Pytorch internals

PyTorch Internals

Tensor View and Storage

## View (logical)
# shape: [2, 2], logical shape
# stride: [2, 1], the stride for each axis
# offset: 0, the offset of storage pointer
x = [[1, 2],
     [3, 4]]

## Storage (physical)
# always a 1D contiguous array.
x.storage = [1, 2, 3, 4]

## Slicing
y = x[1:] # [3, 4], shape = [2], stride = [1], offset = 2
z = x[:, 0] # [1, 3], shape = [2], stride = [2], offset = 0

## Stride and Index:
def index_to_pos(index, stride, offset=0):
    # index: logical, same dimension as stride
    # pos: physical, 1d value.
    # this works for both continuous and discoutinuous tensors!
    pos = offset
    for i, s in zip(index, stride):
        pos += i * s
    return pos

def strides_from_shape(shape):
    # assuming a continuous tensor!
    # example: shape [3, 4, 5] --> stride []
    layout = [1]
    offset = 1
    for s in reversed(shape[1:]): # [5, 4]
        layout.append(s * offset) # [1, 5, 20]
        offset = s * offset # [5, 20]
    return tuple(reversed(layout)) # [20, 5, 1]

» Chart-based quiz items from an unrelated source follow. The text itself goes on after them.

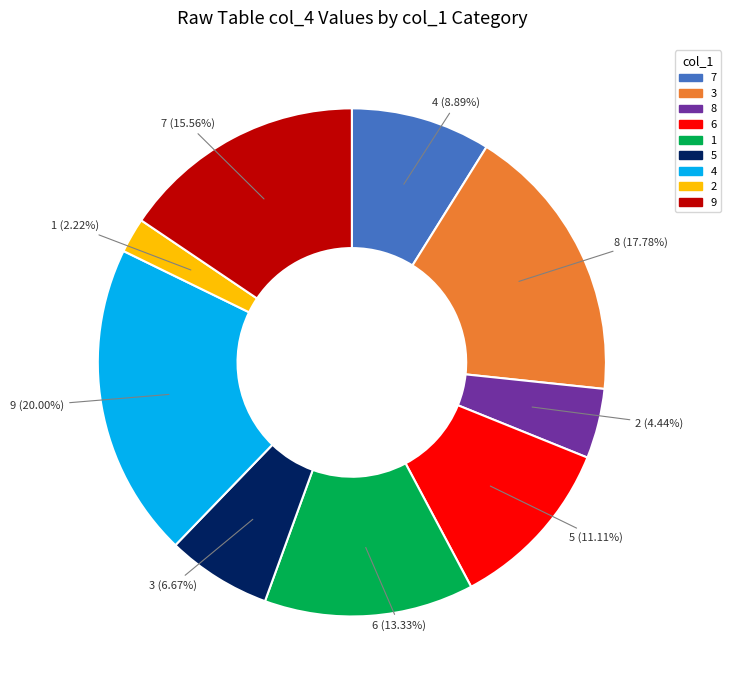

Is there any slice that represents more than half of the pie?

No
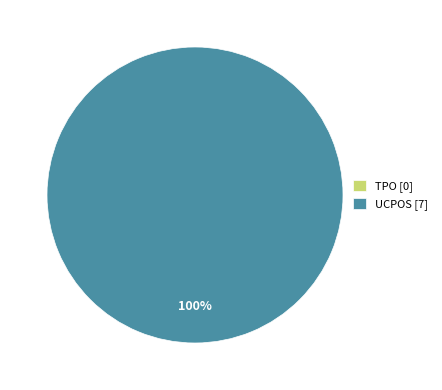

To the nearest percent, what is the combined percentage of UCPOS and TPO?

100%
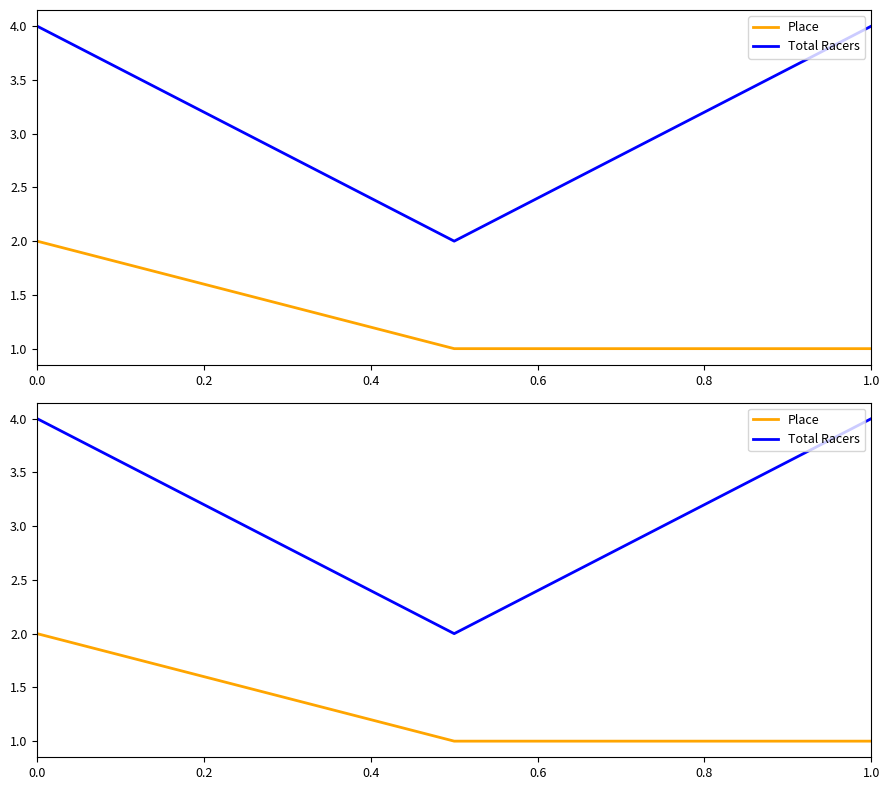

What is the average value of the Total Racers series?

3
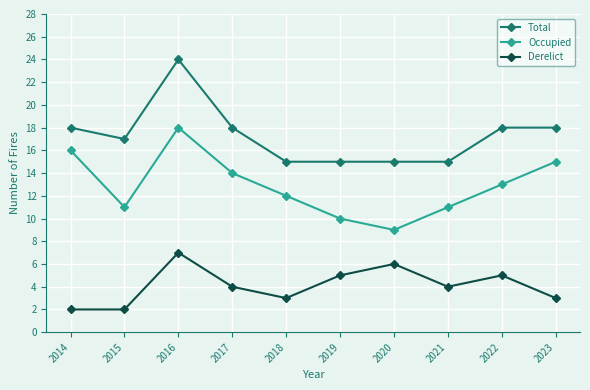

What is the approximate value of Derelict at 2021?

4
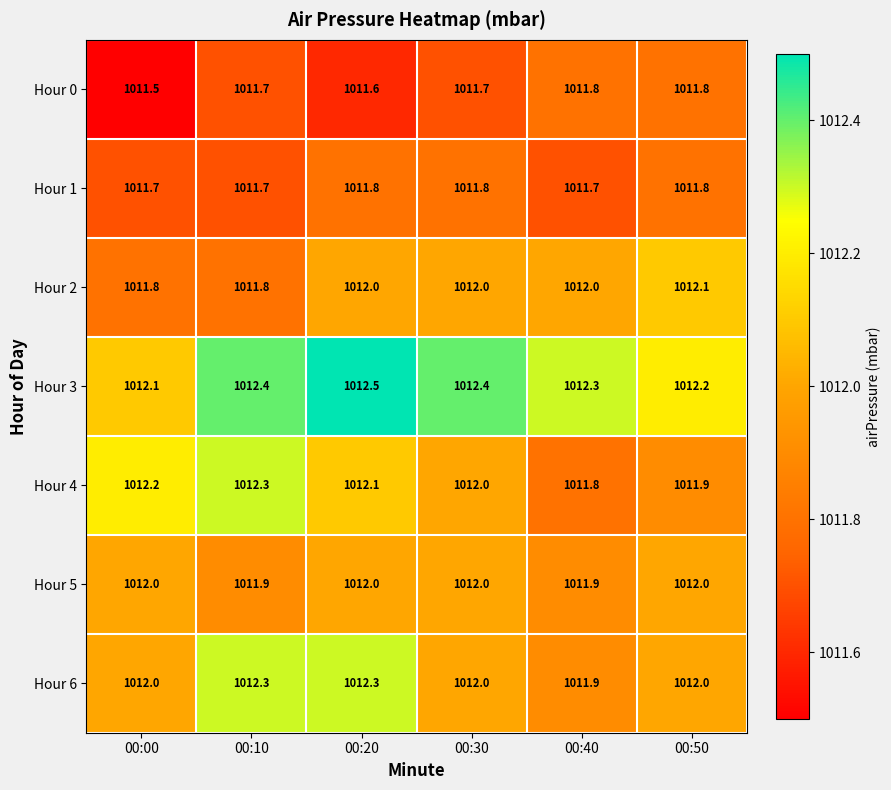

At which category does the chart reach its peak across all series?

00:20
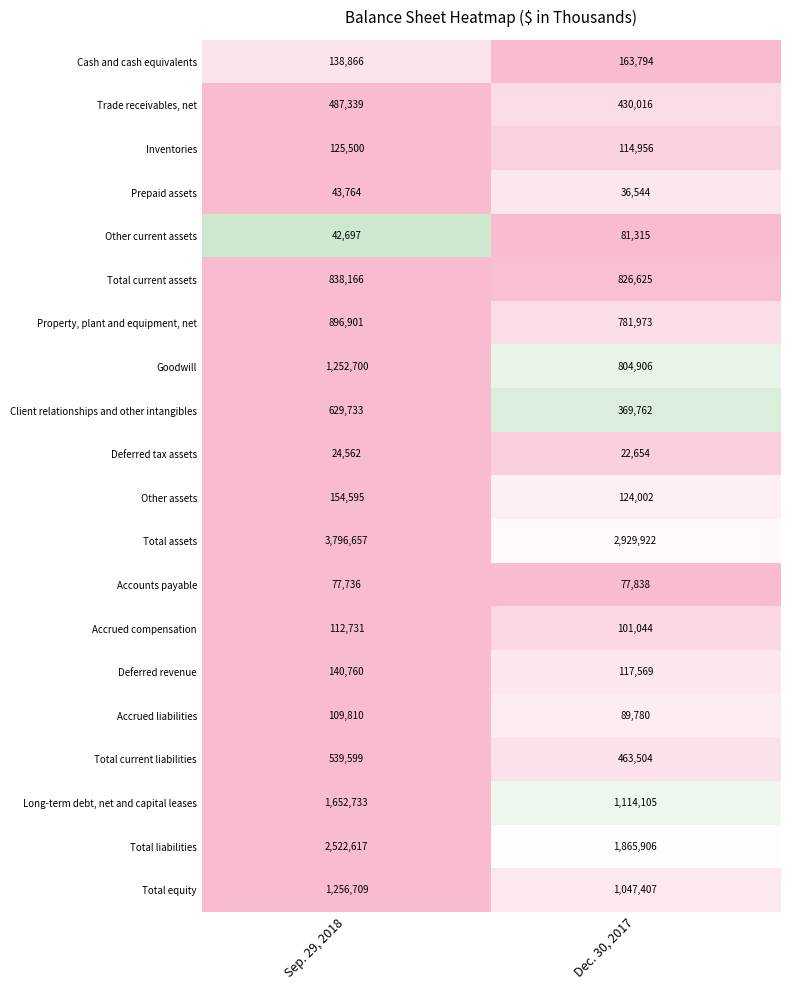

What is the sum of the Total liabilities values at Sep. 29, 2018 and Dec. 30, 2017?

4388523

def is_contiguous(stride):
    # continuous tensor <==> mono-decreasing stride && last stride is 1
    last = stride[0]
    for s in stride[1:]:
        if s > last: 
            return False
        else:
            last = s
    if last > 1:
        return False
    else;
        return True

Each tensor always has a view-storage pair.
Multiple tensor views can share the same storage.

Tensor trinity that decides its true implementation:
- device: CPU, CUDA, XLA, ...
- layout: Strided, Sparse, ...
- dtype: int, float, ...

Source Structure

torch/ # torch frontend
torch/csrc/ # c++ frontent, python bindings, autograd engine, JIT compiler
aten/ # a tensor library, most tensor operations.
c10/ # implementation of core abstractions.

Mostly we would want to extend the aten part for new operators.

First, you should register your op in some config file: detailed workflow

Each op should be implemented in three versions:

myop_out(..., out) # write to out
# usually the following two funcs can just call myop_out()
myop_(...) # inplace
myop() # return the output

Then you should write kernels as the real implementation.

You'll need to dispatch based on dtype, and implement each (or use template).

Workflow efficiency

Editing headers sparingly, since it may cause re-compilation of lots of files...
setup ccache